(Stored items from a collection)
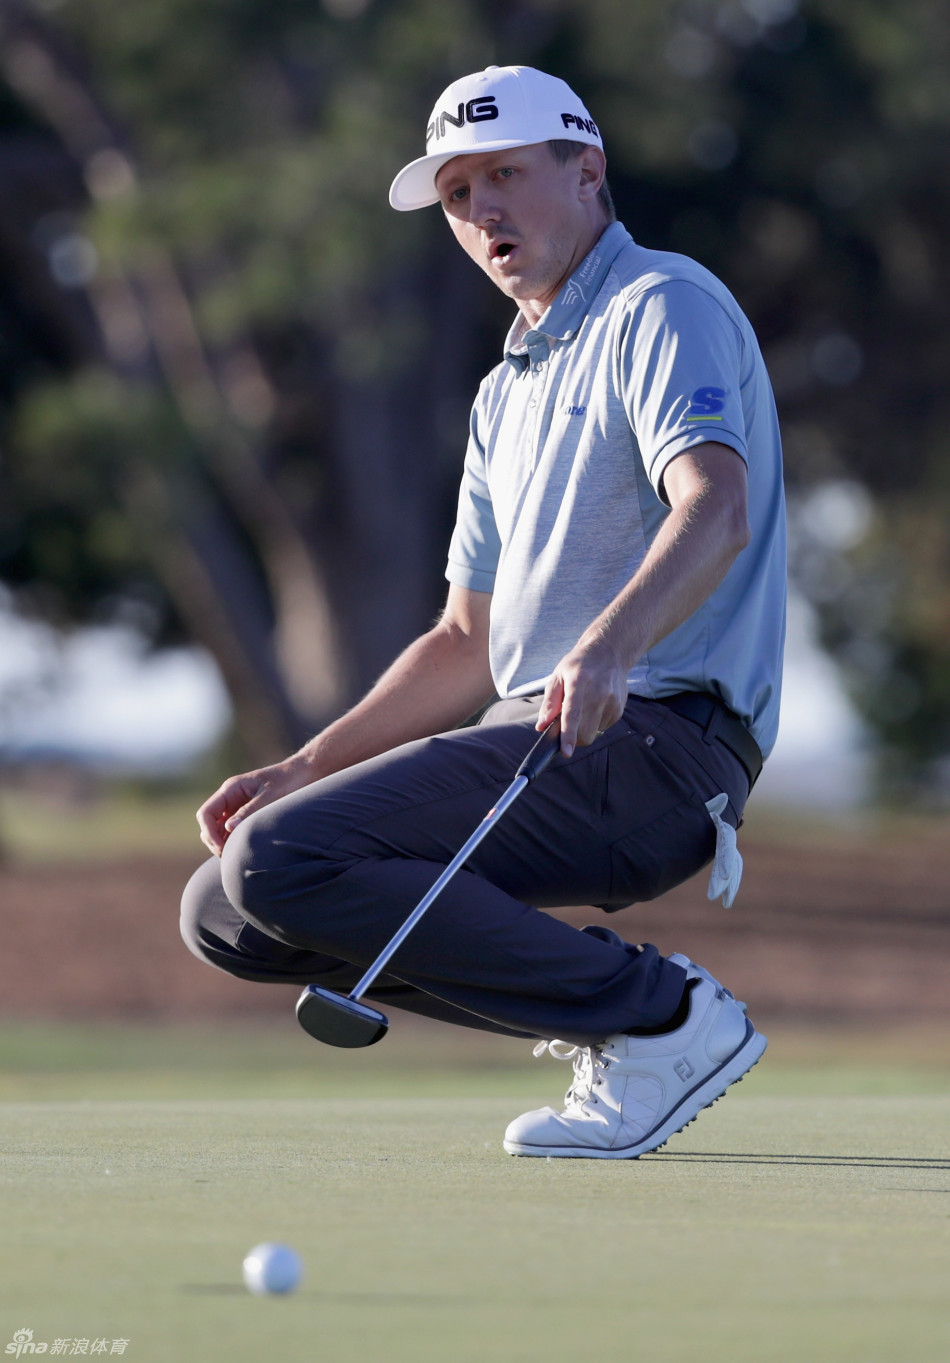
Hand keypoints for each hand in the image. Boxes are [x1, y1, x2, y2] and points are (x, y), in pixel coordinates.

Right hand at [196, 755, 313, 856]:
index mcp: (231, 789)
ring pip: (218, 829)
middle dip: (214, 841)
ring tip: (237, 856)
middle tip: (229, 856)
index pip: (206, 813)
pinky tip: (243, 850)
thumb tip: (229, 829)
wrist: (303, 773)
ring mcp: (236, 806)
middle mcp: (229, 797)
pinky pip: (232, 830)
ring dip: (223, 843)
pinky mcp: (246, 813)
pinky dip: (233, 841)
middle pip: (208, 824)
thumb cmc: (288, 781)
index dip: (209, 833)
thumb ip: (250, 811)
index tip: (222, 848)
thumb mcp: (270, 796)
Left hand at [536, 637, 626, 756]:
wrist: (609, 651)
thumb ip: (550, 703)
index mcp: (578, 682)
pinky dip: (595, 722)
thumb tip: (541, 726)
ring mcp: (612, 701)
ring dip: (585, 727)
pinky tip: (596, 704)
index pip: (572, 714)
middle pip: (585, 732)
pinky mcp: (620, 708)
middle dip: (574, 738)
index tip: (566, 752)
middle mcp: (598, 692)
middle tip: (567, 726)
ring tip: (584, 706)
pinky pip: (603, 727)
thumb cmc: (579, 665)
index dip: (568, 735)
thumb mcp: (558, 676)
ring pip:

Directions for this task: The entries are to be reproduced exactly, excluding any pictures they contain.

Answer area:
Hand keypoints for each hand in the image. Boxes are [x1, y1, x2, y2] and points are (x, y), in pixel coordinates.

Right hand at [196, 755, 313, 856]:
index mcp: (231, 789)
ring pip: (218, 829)
middle dip: (214, 841)
ring tip: (237, 856)
middle tip: (229, 856)
index pip: (206, 813)
pinky tip: (243, 850)
thumb tip: (229, 829)
wrist: (303, 773)
ring mcp: (236, 806)
middle mcp: (229, 797)
pinky pip: (232, 830)
ring dip: (223, 843)
pinky mcp: (246, 813)
pinky dip: (233, 841)
middle pip: (208, 824)
thumb cmc: (288, 781)
index dip: (209, 833)
thumb ip: (250, 811)
index tip: (222, 848)
thumb mcp: (270, 796)
Left hand at [536, 637, 626, 756]:
wrist: (609, 651)
thumb ip: (550, 703)
index mcp: (578, 682)
pinky dip: (595, 722)
thumb tip: (541, 726)
ring mcp: (612, 701)
ring dip: (585, 727)
pinky tip: (596, 704)
index pip: (572, 714)
middle pip: (585, 732)
pinky mcp: (620, 708)
middle dip: (574, 738)
index tip: (566, 752)
middle mcp: (598, 692)
middle tip: (567, 726)
ring tip: (584, 706)
pinky pip: (603, 727)
thumb cmc: (579, 665)
index dip: (568, 735)
thumb mcp: (558, 676)
ring pip:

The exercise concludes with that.